--- Dataset content Enclosed Below ---

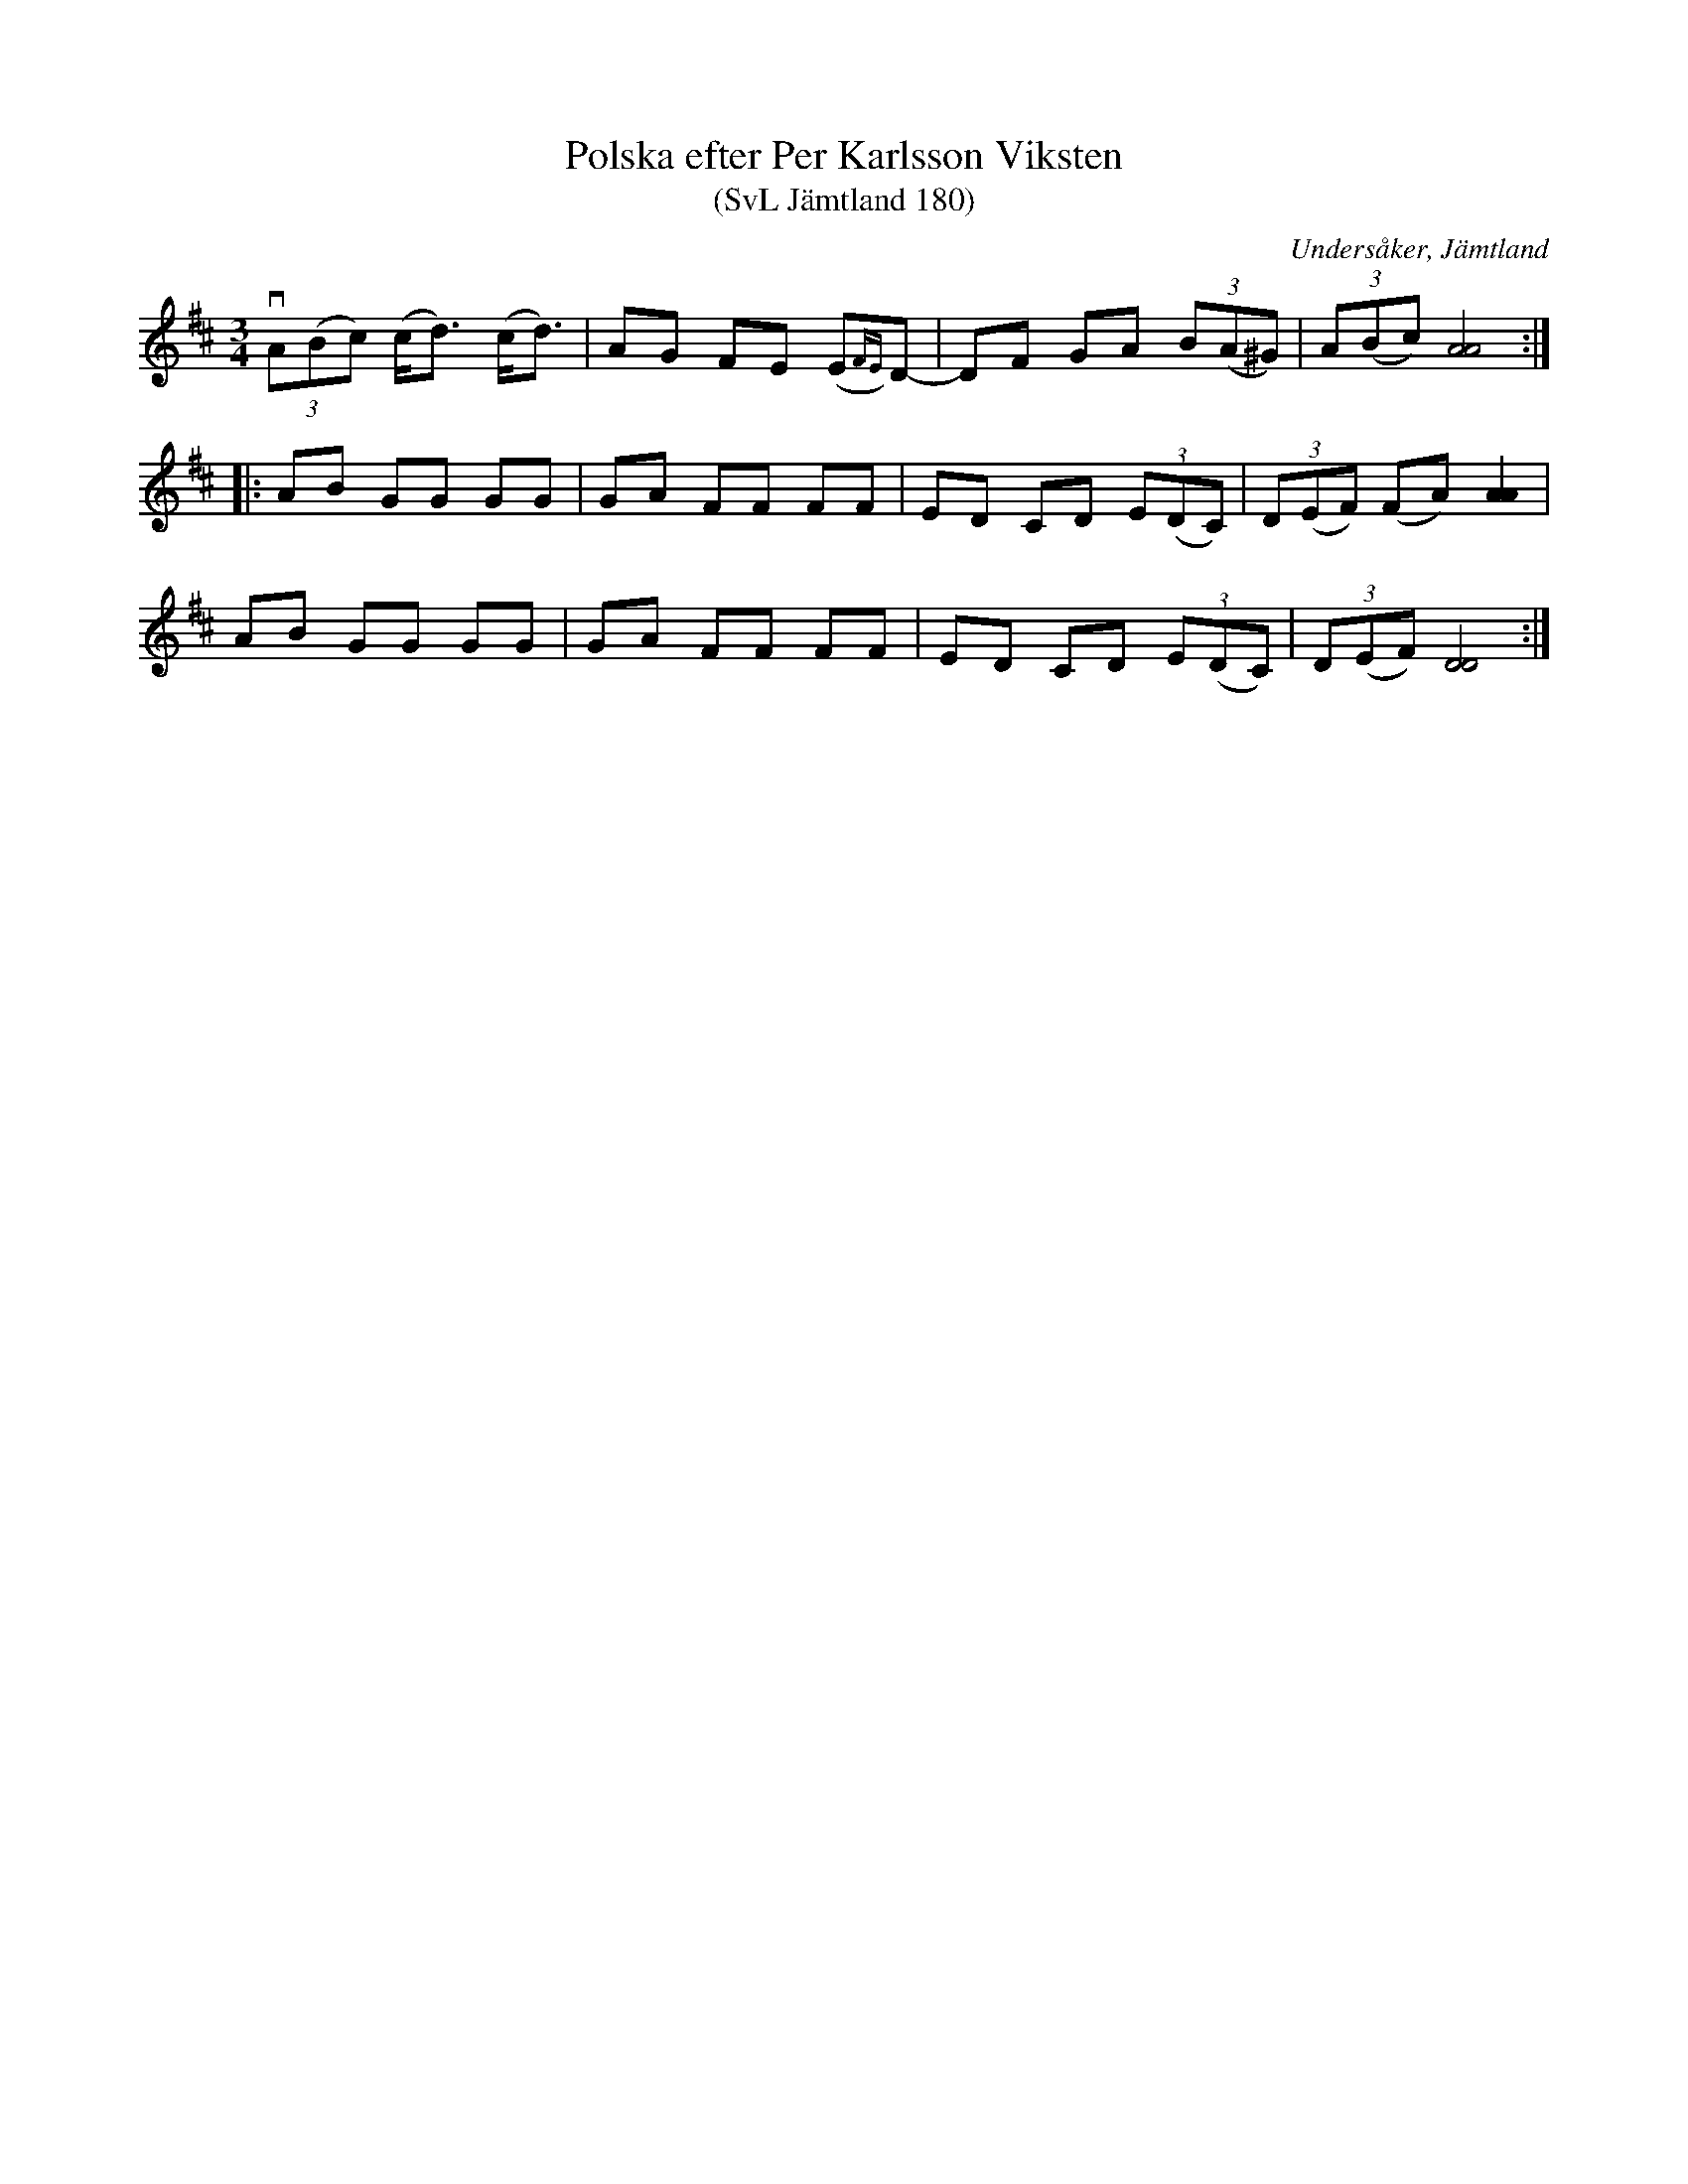 %%abc-charset utf-8

X:180
T:Polska efter Per Karlsson Viksten
T:(SvL Jämtland 180)
R:Polska
S:Per Karlsson Viksten
O:Undersåker, Jämtland
B:Svenska Låtar Jämtland
M:3/4
L:1/8
K:D
v(3A(Bc) (c<d) (c<d)|AG FE (E{FE})D-|DF GA (3B(A^G)|(3A(Bc) [AA]4:|
|:AB GG GG|GA FF FF|ED CD (3E(DC)|(3D(EF) (FA) [AA]2|
AB GG GG|GA FF FF|ED CD (3E(DC)|(3D(EF) [DD]4:|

--- End of Enclosed Dataset content ---

* [Assignment]:
Could you restate every record above word for word, leaving the pictures out?

* [Output for this exercise]:
 %%abc-charset utf-8

X:180
T:Polska efter Per Karlsson Viksten
T:(SvL Jämtland 180)
R:Polska
S:Per Karlsson Viksten
O:Undersåker, Jämtland
B:Svenska Låtar Jämtland
M:3/4
L:1/8
K:D
v(3A(Bc) (c<d) (c<d)|AG FE (E{FE})D-|DF GA (3B(A^G)|(3A(Bc) [AA]4:|
|:AB GG GG|GA FF FF|ED CD (3E(DC)|(3D(EF) (FA) [AA]2|
AB GG GG|GA FF FF|ED CD (3E(DC)|(3D(EF) [DD]4:|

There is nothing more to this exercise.